The mayor of Imperial Beach said border issues “are not a priority for the Biden administration.”
IMPERIAL BEACH, Calif .– South Bay city leaders are speaking out after the restriction on non-essential travel at the US-Mexico border was extended until August 21. Travel restrictions were first put in place in March 2020 to help stop the spread of COVID-19. They have remained in place despite the reopening of California last month.
Matt Van Vorst, with Mike Hess Brewing Imperial Beach, said: “We get packed almost every night all weekend. We have widened our hours to have breakfast on the weekends.”
Van Vorst said that for them business is booming and the Imperial Beach community has really come together to support their local businesses.
“If you look at Seacoast from top to bottom it starts to look like what it was, tons of activities on weekends, people walking up and down. We certainly noticed the influx of tourism from the top down. “Other parts of the state and the country as well. Things are going well. It almost looks like summer again,” he said.
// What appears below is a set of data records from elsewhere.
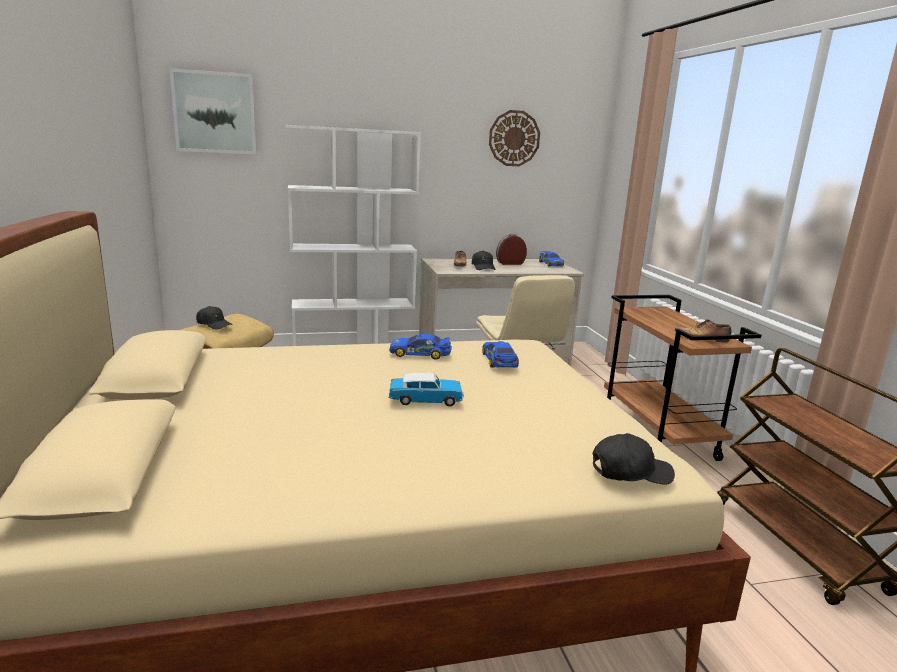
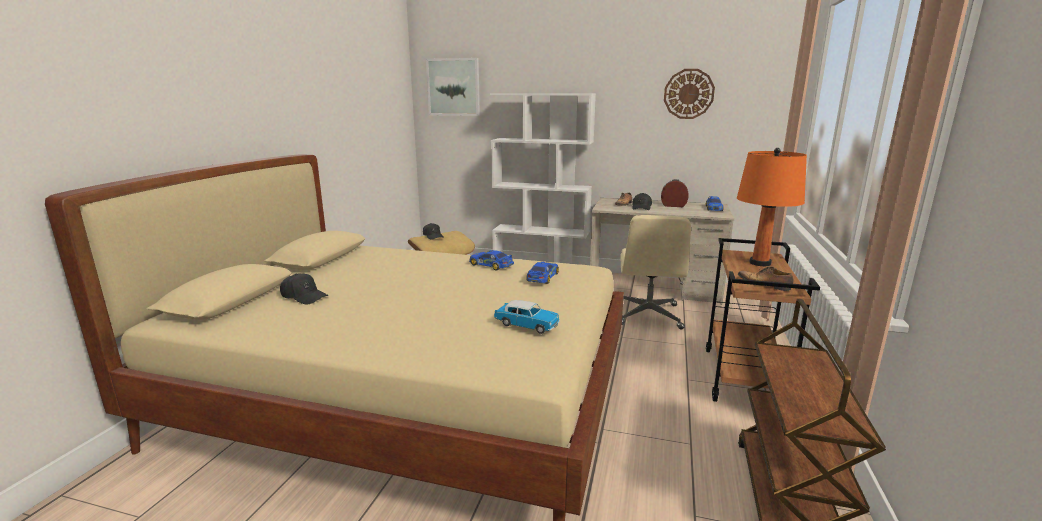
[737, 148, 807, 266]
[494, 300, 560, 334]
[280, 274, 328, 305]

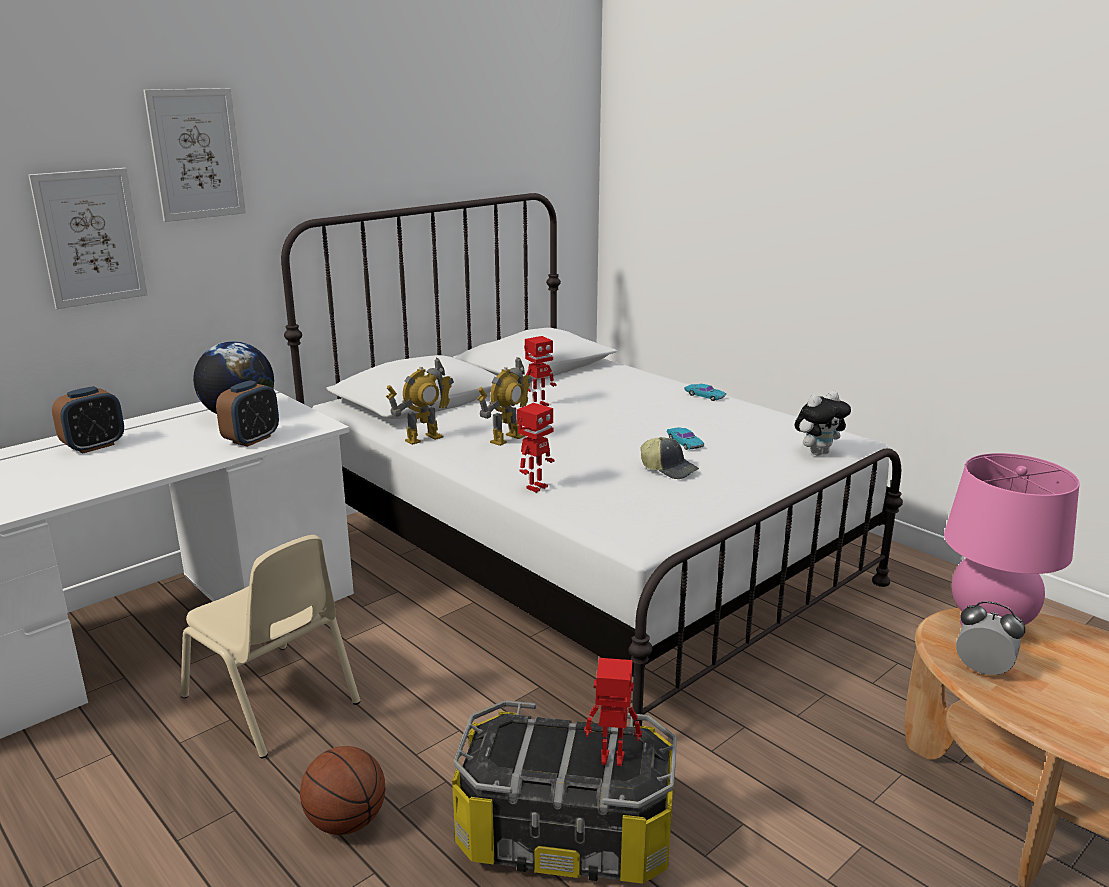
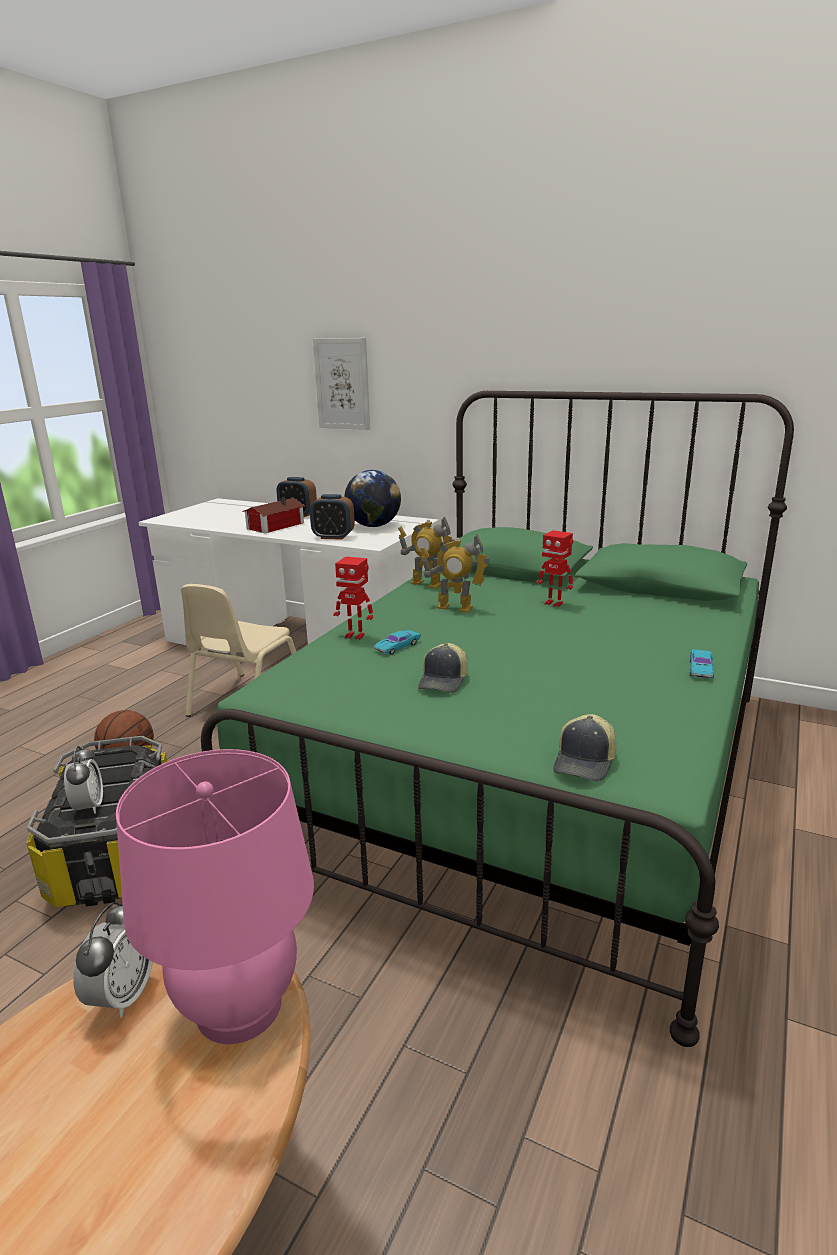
[143, 88, 246, 222] (first image)
[242, 498, 305, 533]
[374, 630, 421, 655]
[64, 746, 103, 814]
[553, 714, 616, 781]
[201, 391, 794, 1047]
We spoke to several businesses along the pier who agreed with this sentiment, but let’s say they know other businesses at Las Americas Premium Outlets near San Ysidro have been struggling.
Imperial Beach mayor Serge Dedina said these restrictions must be lifted.
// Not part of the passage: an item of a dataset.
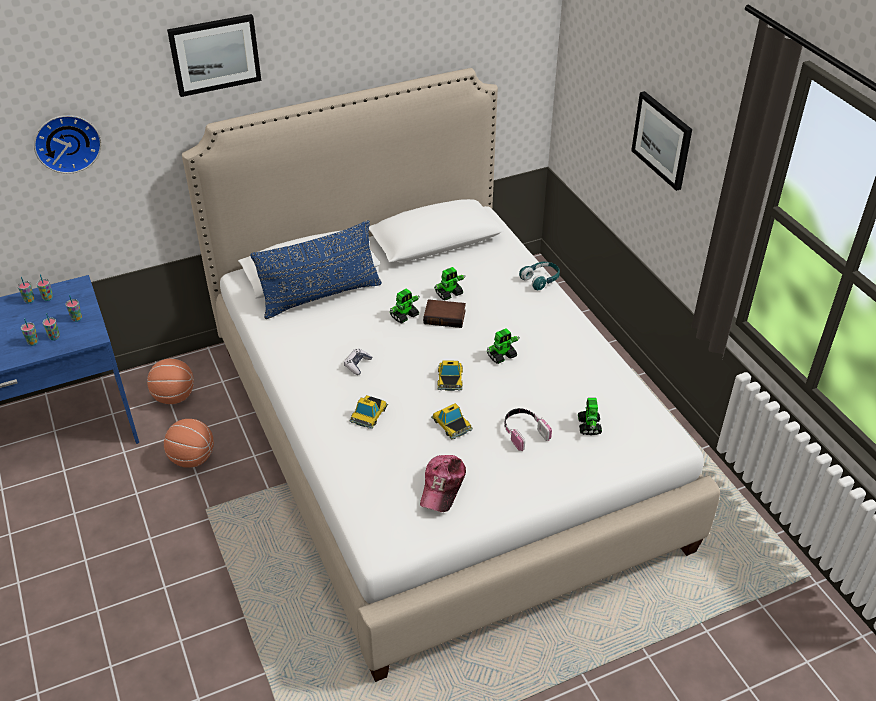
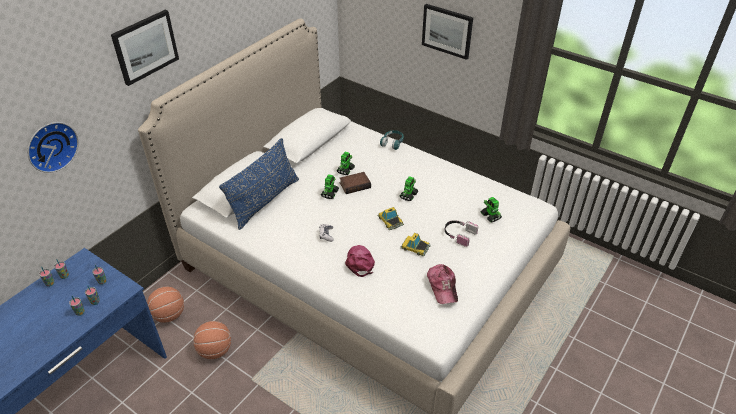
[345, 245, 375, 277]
“We have a lot of people who come mostly on weekends to go to the beach and who usually come to spend money in our businesses. This is not happening. This also happens throughout the South Bay, ”said Dedina.
Dedina also said the restrictions affected more than tourism in the South Bay.
“We have to open this border so that we can talk about things like water pollution and solve the problems at the border,” he said.
He calls on the Biden administration to step up and do more to help.
“At this point, I’ve seen a lot more movement in the Trump administration at a higher level to contact me and our city. So we’d love to see this progress in the Biden administration, but it’s clear that they’re not prioritizing the border. Clearly they have other priorities and the US-Mexico border and our well-being is not one of them, ”Dedina said.
Cassandra Sawyer is visiting San Diego from Illinois with her family. She says she comes at least once a year and it’s quieter than she remembers.
“It’s been a lot slower. A lot of the shops seem to be closed. There aren’t a lot of tourists. I can’t imagine what it has been like for businesses here. I’m sure for the sake of business this It would be nice for tourism to resume for the economy. Many places along this strip are owned by families, ”she said.
Currently, the restrictions mainly affect those crossing the border by car. Those who cross the border regularly say it can take anywhere from 30 minutes to several hours to wait to get from side to side.
Many businesses along the Imperial Beach Pier claim that most of their business does not originate from the US-Mexico border, so they haven’t really been affected by the restriction, if at all.
They say the Imperial Beach community and other visitors from across the state have really come together to support them.